The action space (79 actions):

Range	Meaning
`0-33`	Discard a tile type
`34-67`	Closed kan / added kan
`68`	`TSUMOGIRI`
`69`	`RIICHI`
`70`	`TSUMO`
`71`	`RON`
`72`	`PON`
`73`	`OPEN_KAN`
`74-76`	`CHI_L`, `CHI_M`, `CHI_R`
`77`	`PASS`
`78`	`DUMMY` (only legal under `next_round_style="dummy_share"`)

Dict Observation

The current training examples use the dict observation. It is the most stable observation format in this repository right now, but it may still change in future releases.

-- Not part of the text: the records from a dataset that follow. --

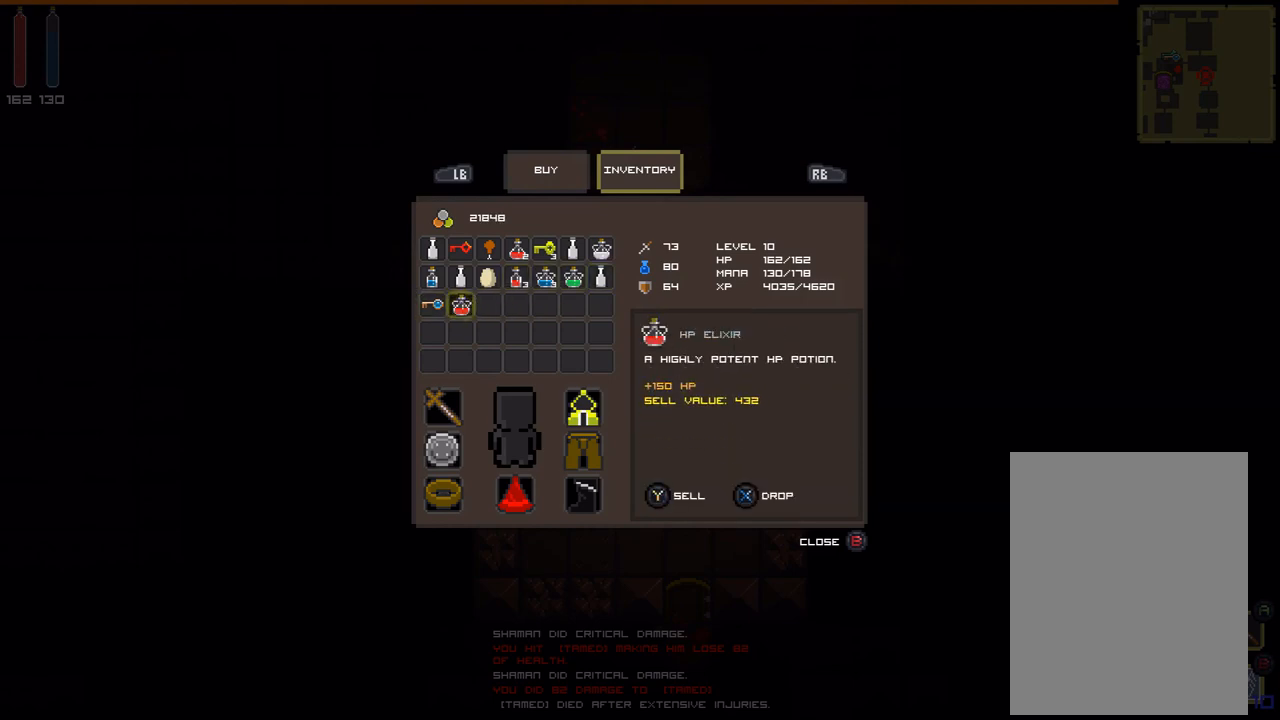
{"buttons": [], "events": [[67, "L1", "down"], [200, "L1", "up"]]}
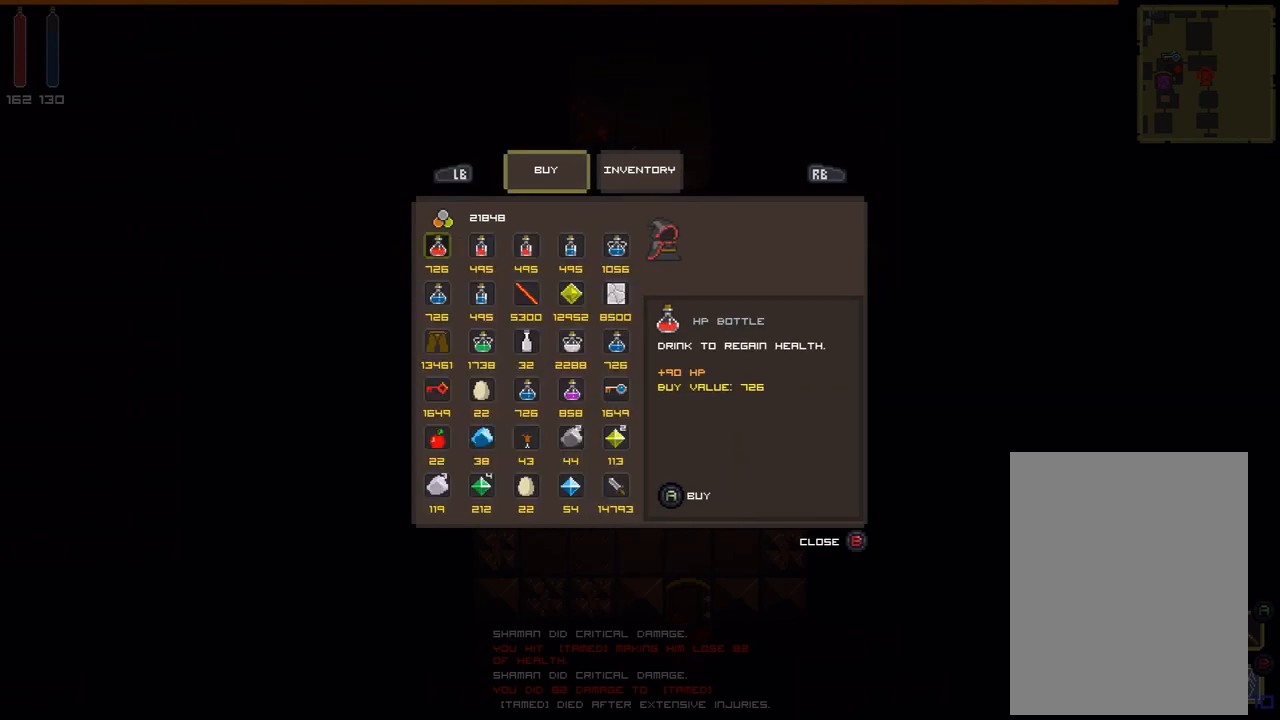
{"buttons": [], "events": []}
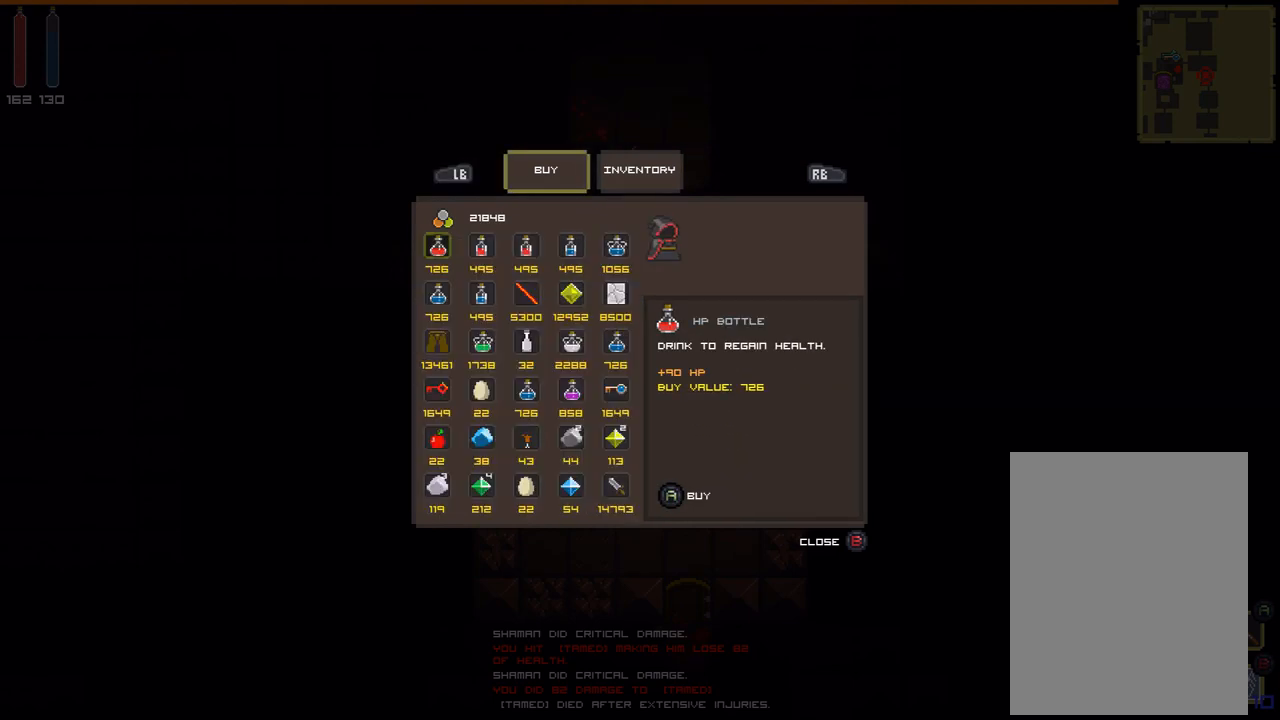
{"buttons": [], "events": []}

The returned dictionary contains:

Key	Shape	Meaning
`hand`	`(14,)`	Current player's hand as sorted tile types in `[0, 33]`; unused slots are `-1`.
`last_draw`	`()`	Last drawn tile in `[0, 33]`; `-1` means there is no drawn tile to expose.
`action_history`	`(3, 200)`	Action history.
`shanten_count`	`()`	Current player's shanten number.
`furiten`	`()`	Whether the current player is in furiten.
`scores`	`(4,)`	Scores ordered from the current player's perspective.
`round`	`()`	Round index used by the environment.
`honba`	`()`	Honba count.
`kyotaku`	`()`	Riichi stick count.
`prevalent_wind`	`()`	Current round wind information used by the environment.
`seat_wind`	`()`	Current player's seat wind information used by the environment.
`dora_indicators`	`(5,)`	Dora indicator tile types in `[0, 33]`; missing entries are `-1`.

Action History

action_history is stored as:

Row 0: acting player index, converted to the current player's relative view
Row 1: action payload
Row 2: tsumogiri flag

The semantics match red_mahjong:

For discards, row 1 stores the actual discarded tile
For non-discard actions, row 1 stores the raw action id
Row 2 is 1 for tsumogiri, 0 for a non-tsumogiri discard, and -1 for non-discard actions

For no_red_mahjong, discard tiles are in [0, 33] and raw action ids are in [0, 78].

2D Observation

observe_type="2D" exists, but its design is not yet fixed. You can use it for experiments, but we do not recommend treating it as a stable interface yet.

Rewards

Rewards are 4-player score deltas, represented in hundreds of points.

Examples:

winning a hand gives positive reward to the winner and negative reward to the payer(s)
exhaustive draw can produce tenpai / noten payments
illegal actions end the game immediately with the standard illegal-action penalty

For how to consume these rewards in turn-based MARL training (per-player reward accumulator + GAE), see the API → Using auto rewards in RL section.

Termination

round_mode="single" terminates after the first round ends.
round_mode="east" runs East-only progression with round_limit=4.
round_mode="half" runs East-South progression with round_limit=8.

In multi-round modes, the next-round transition behavior is controlled by next_round_style (see API).